THIMPHU -- In the isolated mountain kingdom of Bhutan, where artistic endeavor is largely tied to traditional crafts, a studio set up by a group of volunteers has emerged as a flagship for contemporary art -- including challenging genres such as installations and videography.
Traditional artists working in areas such as needlework and goldsmithing often represent centuries of Bhutanese knowledge and skills, passed down through generations of artists. The National Institute of Zorig Chusum, the center for Bhutanese art education, recognizes 13 crafts, and provides 4-6 years of training in Bhutanese traditional art forms.
In the last two decades, however, the Voluntary Artists' Studio in Thimphu, popularly known as VAST, has become a driving force for contemporary art in the country, led by well-known Bhutanese artists such as Kama Wangdi, also known as Asha (Uncle) Kama, and Dorji Wangchuk.
Kama Wangdi, VAST's 59-year-old chairman, said artists have a major role to play in helping people to cope with change in Bhutan, which was an absolute monarchy until 2008 but has developed into a constitutional monarchy with competing political parties and an elected assembly.
Kama Wangdi said contemporary art could help to preserve and conserve the culture of the Himalayan kingdom by introducing fresh influences that help to keep its traditions alive and relevant. The main themes of his own art are Bhutanese subjects and Buddhist iconography, which he paints using a combination of modern and traditional techniques.
Dorji Wangchuk, who describes himself on VAST's website as "the torch bearer of contemporary art in Bhutan," paints both traditional and contemporary subjects, and says he is "fully engaged in dedicating myself to the issue of Bhutanese contemporary art, and in helping the youth of Bhutan with support and dedication for the young and budding artists."
However, both said there need be no conflict between traditional and contemporary art. Kama Wangdi said that contemporary art can follow rules while also transcending them, which had helped to avoid conflict. "This, I feel, is ... one of VAST's highlight achievements," he said.
VAST was launched in 1998 by five artists, including Kama Wangdi, who wanted to explore opportunities for art. Kama Wangdi, who was already a successful artist, had started volunteering as an art teacher in government schools in 1997, but found that while many young people were interested they did not know where to start.
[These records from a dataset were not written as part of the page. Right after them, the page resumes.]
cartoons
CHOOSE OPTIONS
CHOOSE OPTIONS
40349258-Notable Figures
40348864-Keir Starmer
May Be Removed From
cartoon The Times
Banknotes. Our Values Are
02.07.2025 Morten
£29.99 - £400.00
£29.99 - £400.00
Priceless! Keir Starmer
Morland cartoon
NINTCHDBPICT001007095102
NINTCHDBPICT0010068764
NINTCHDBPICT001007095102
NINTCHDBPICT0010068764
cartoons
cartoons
VAST now has 80 members, including volunteers, artists and students, and plays a significant social role in Bhutanese life, as well as in promoting contemporary art, tutoring, and counseling more than 2,000 young people, including delinquents.
It runs socially useful and community building activities such as cleaning campaigns, is planning to offer art lessons to hospital patients and prison inmates, and has sent 24 students to art schools in countries such as India, Bangladesh and Pakistan.
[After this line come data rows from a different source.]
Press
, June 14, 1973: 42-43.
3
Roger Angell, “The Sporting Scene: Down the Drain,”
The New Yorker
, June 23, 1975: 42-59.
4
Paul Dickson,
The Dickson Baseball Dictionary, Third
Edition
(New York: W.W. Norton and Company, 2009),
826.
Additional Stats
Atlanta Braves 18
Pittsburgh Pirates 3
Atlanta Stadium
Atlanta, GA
VAST also does charity work. It has started a "Rice Bank" program that has benefitted 50 families in poverty; built two homes for families with sick members through a "Build a Home" project, and helped more than 100 needy or elderly people to attain long-cherished desires through a "Make a Wish" scheme. It's next major activity will be an "Art of Giving" event on Jan.13, in which donated artworks will be sold to raise money for charitable works.
Despite its efforts, however, VAST faces significant challenges. Kama Wangdi said there was a lack of understanding about art and its value. "This translates into lack of support for art, and also Bhutanese art lacks clear-cut direction. There is no overarching vision for art," he said.
Tshering Wangchuk, a 23-year-old animation and graphics graduate from India, and a volunteer at VAST, said the organization's values transcended its art. "Through art we are able to help the community. VAST is not just about art; it teaches you values," he said. "VAST is all about teamwork. I have gained knowledge and formed special bonds here."
Charmi Chheda, director of performing arts at Bhutan's education ministry, said VAST is playing an important role in the country's transition by engaging people from all levels of society in a creative process. "For instance, in many cases, drugs have been replaced by the paintbrush. VAST is representative of Bhutan's art," she said.
However, VAST executive director Chimi Zangmo said the organization's primary role was to help to develop art and creativity while the government concentrates on addressing poverty and infrastructure development, in line with the country's guiding principle of gross national happiness. GNH is an indicator of national prosperity that gives significant weight to personal contentment; Bhutan says it should replace the more widely-used gross domestic product index, which seeks to quantify the value of goods and services produced.
"Our concern is that by the time Bhutan becomes self-sufficient and matures in understanding the importance of art, we would have a society that lacks the core values of ... the GNH philosophy," Chimi Zangmo said. The philosophy "strongly advocates achieving a harmonious balance between the material and nonmaterial dimensions of development and the power of art and artistic expressions to help youth foster the values of contemplation, compassion and creativity," she added.